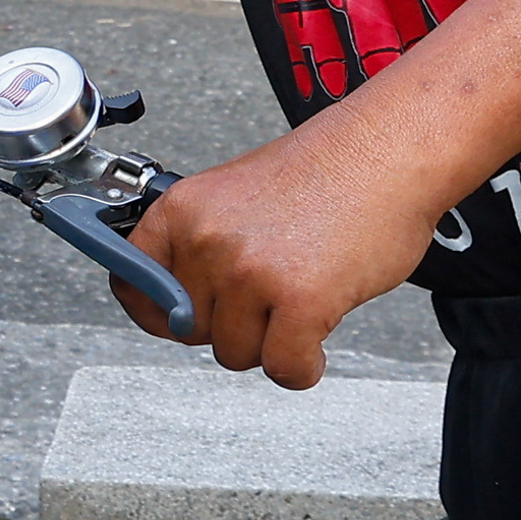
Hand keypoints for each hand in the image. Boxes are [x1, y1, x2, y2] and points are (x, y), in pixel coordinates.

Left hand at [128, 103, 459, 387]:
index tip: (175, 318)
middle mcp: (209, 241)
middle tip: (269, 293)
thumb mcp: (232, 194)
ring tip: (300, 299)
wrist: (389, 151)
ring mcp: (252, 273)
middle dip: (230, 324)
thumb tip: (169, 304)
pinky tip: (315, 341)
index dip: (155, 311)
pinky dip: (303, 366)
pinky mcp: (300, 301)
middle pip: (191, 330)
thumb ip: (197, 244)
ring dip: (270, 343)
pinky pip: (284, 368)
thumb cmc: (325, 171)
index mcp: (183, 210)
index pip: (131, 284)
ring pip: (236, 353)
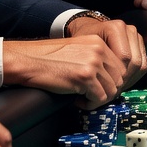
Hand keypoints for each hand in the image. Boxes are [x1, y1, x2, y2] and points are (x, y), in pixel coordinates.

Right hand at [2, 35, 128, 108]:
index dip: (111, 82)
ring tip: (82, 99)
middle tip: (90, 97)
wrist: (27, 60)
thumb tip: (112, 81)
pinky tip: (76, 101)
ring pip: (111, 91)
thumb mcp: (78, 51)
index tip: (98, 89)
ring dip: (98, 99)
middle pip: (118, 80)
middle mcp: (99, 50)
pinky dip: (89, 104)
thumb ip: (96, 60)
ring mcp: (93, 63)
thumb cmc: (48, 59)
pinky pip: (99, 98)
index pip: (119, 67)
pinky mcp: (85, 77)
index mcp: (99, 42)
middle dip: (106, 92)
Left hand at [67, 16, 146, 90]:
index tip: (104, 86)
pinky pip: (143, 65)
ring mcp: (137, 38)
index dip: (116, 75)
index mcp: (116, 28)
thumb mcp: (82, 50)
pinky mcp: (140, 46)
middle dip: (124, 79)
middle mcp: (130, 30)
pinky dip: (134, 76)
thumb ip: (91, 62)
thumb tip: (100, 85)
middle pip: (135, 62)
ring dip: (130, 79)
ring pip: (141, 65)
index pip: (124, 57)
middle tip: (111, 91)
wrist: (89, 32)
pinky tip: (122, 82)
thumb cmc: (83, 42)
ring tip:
=====
> **REQUIREMENT**
Restate the lines above from the one containing "middle pip: (191, 330)" through the one containing "ring mcp: (137, 38)", inclusive, exactly and without pictures.

> **EXERCISE OUTPUT**
middle pip: (191, 330)
thumb ip: (197, 244)
ring dip: (270, 343)
pinky pip: (284, 368)
thumb cmc: (325, 171)
index mcp: (183, 210)
index pip: (131, 284)
ring pip: (236, 353)
Hand keypoints for each hand in the image. Boxes are [x1, y1, x2, y2] and points are (x, y), in pixel coordinates.

Right hand at [2, 35, 128, 108]:
index dip: (111, 82)
ring tip: (82, 99)
middle tip: (90, 97)
wrist: (27, 60)
thumb tip: (112, 81)
pinky tip: (76, 101)
ring pip: (111, 91)
thumb mcp: (78, 51)
index tip: (98, 89)
ring dip: (98, 99)
middle pip: (118, 80)
middle mcp: (99, 50)
pinky dip: (89, 104)
thumb ip: (96, 60)
ring mcp: (93, 63)
thumb cmc: (48, 59)
pinky pip: (99, 98)
index pip: (119, 67)
pinky mcp: (85, 77)
index mcp: (99, 42)
middle dip: (106, 92)
Left hand at [67, 16, 146, 90]:
index tip: (104, 86)
pinky pip: (143, 65)
ring mcp: (137, 38)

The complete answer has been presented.